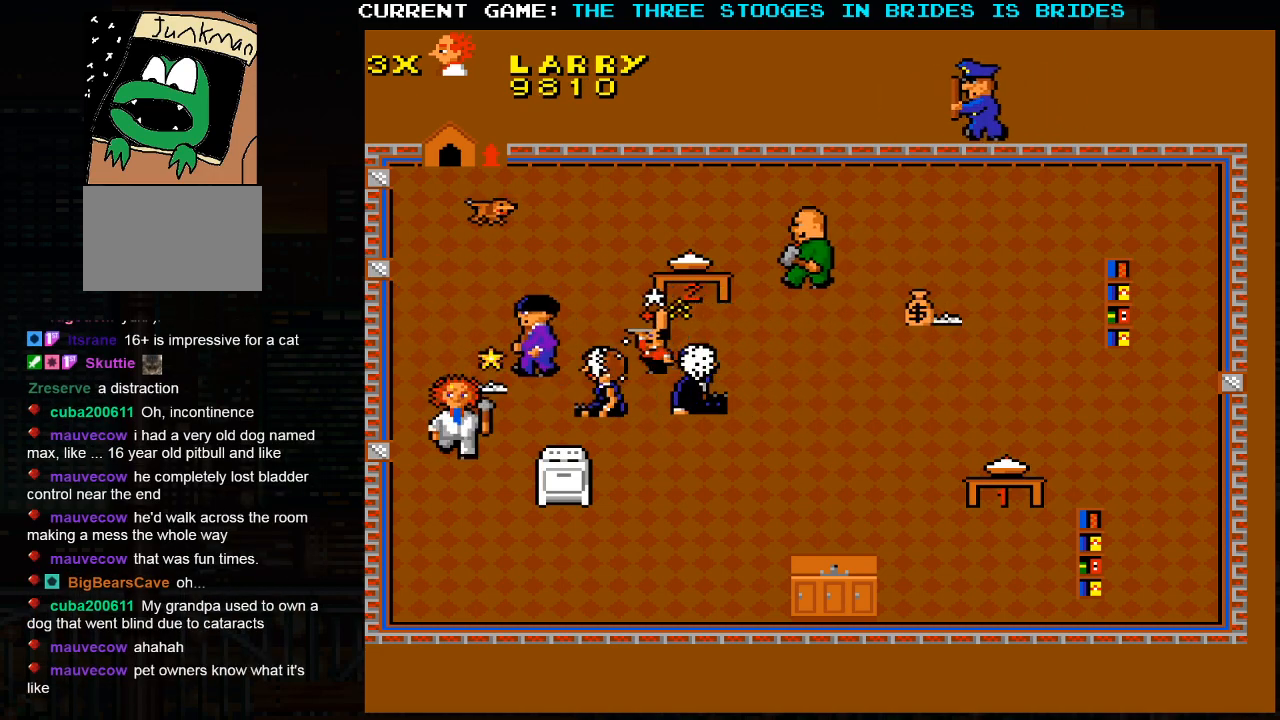
{"buttons": [], "left_stick": "down-right", "events": [[33, "left_stick", "down-right"]]}
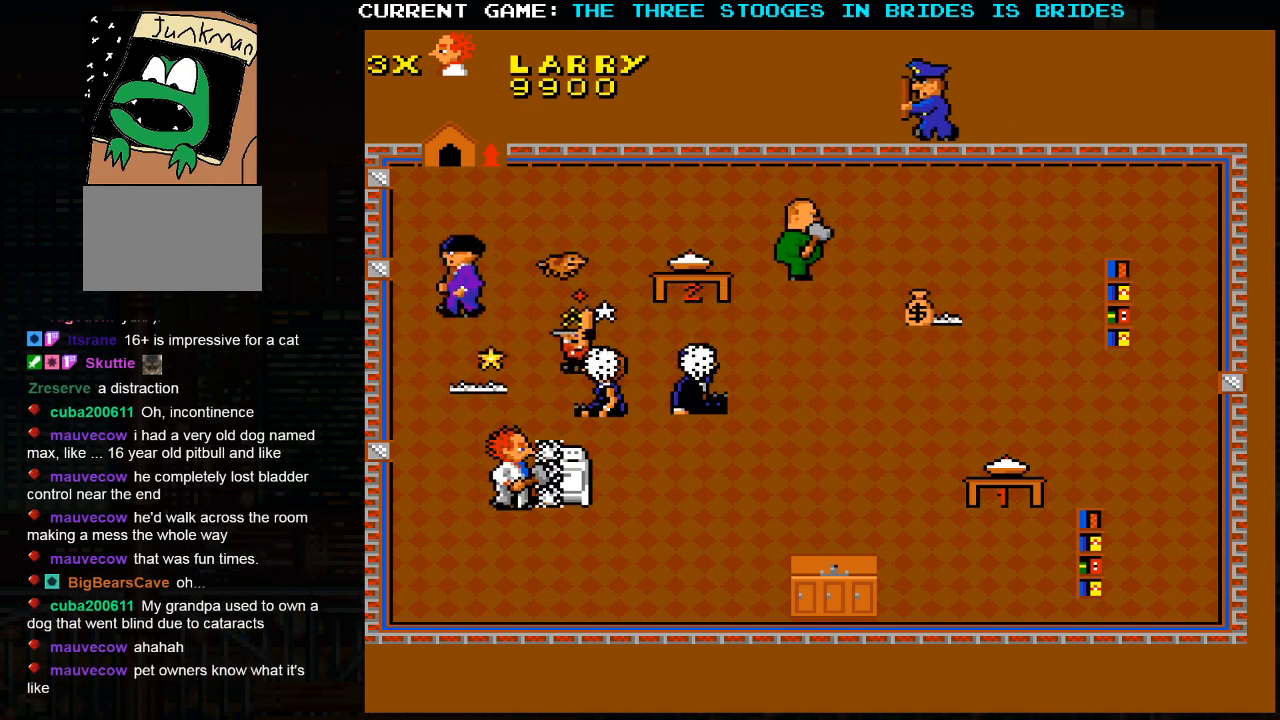
{"buttons": [], "left_stick": "up-right", "events": [[83, "left_stick", "right"], [383, "left_stick", "up-right"]]}
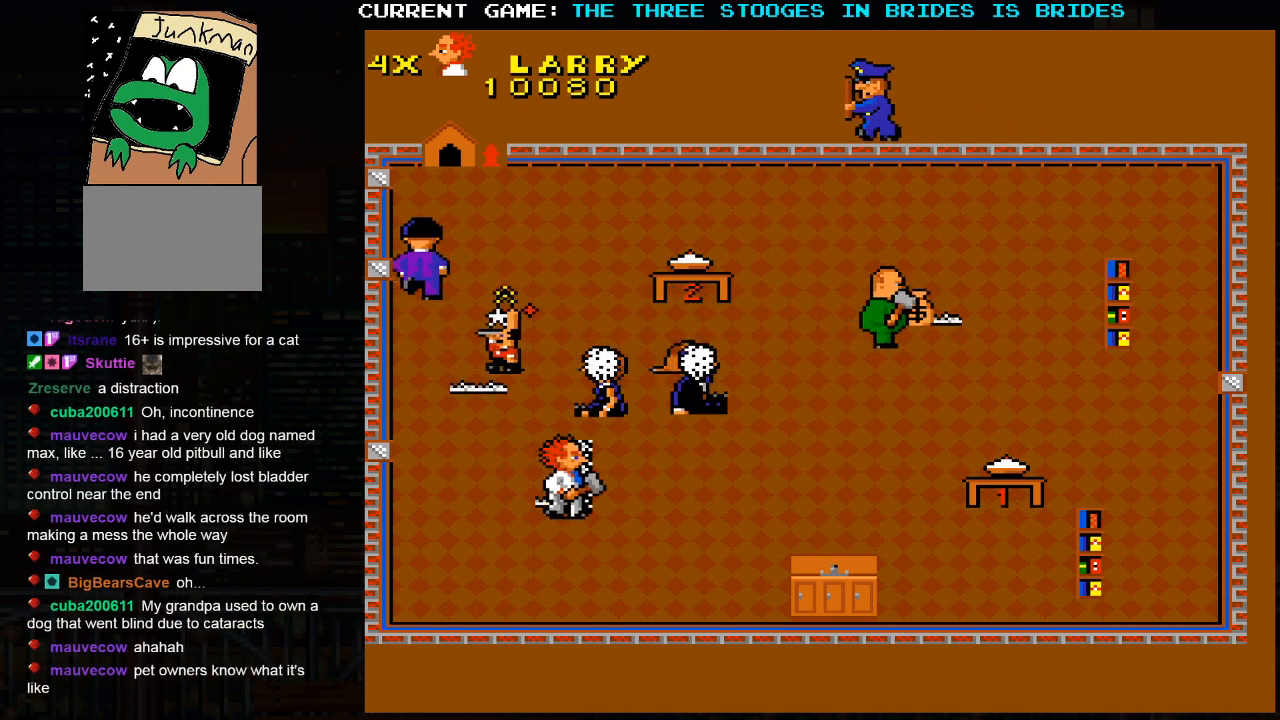
{"buttons": [], "left_stick": "down-right", "events": [[50, "left_stick", "right"], [150, "left_stick", "down-right"]]}
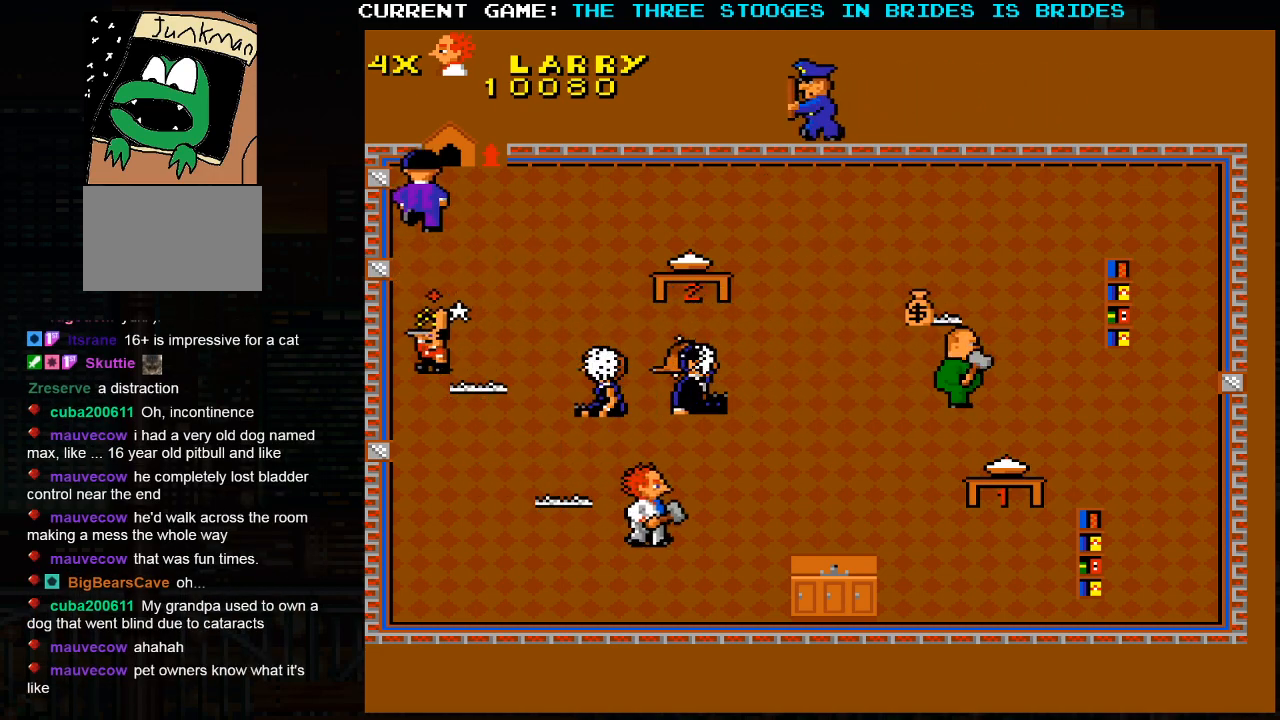
{"buttons": [], "left_stick": "up-left", "events": [[117, "left_stick", "up-left"]]}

## [TASK]
The material above holds pictures; copy everything else in it exactly.

## [RESULT]
{"buttons": [], "left_stick": "down-right", "events": [[33, "left_stick", "down-right"]]}
{"buttons": [], "left_stick": "up-right", "events": [[83, "left_stick", "right"], [383, "left_stick", "up-right"]]}
{"buttons": [], "left_stick": "down-right", "events": [[50, "left_stick", "right"], [150, "left_stick", "down-right"]]}
{"buttons": [], "left_stick": "up-left", "events": [[117, "left_stick", "up-left"]]}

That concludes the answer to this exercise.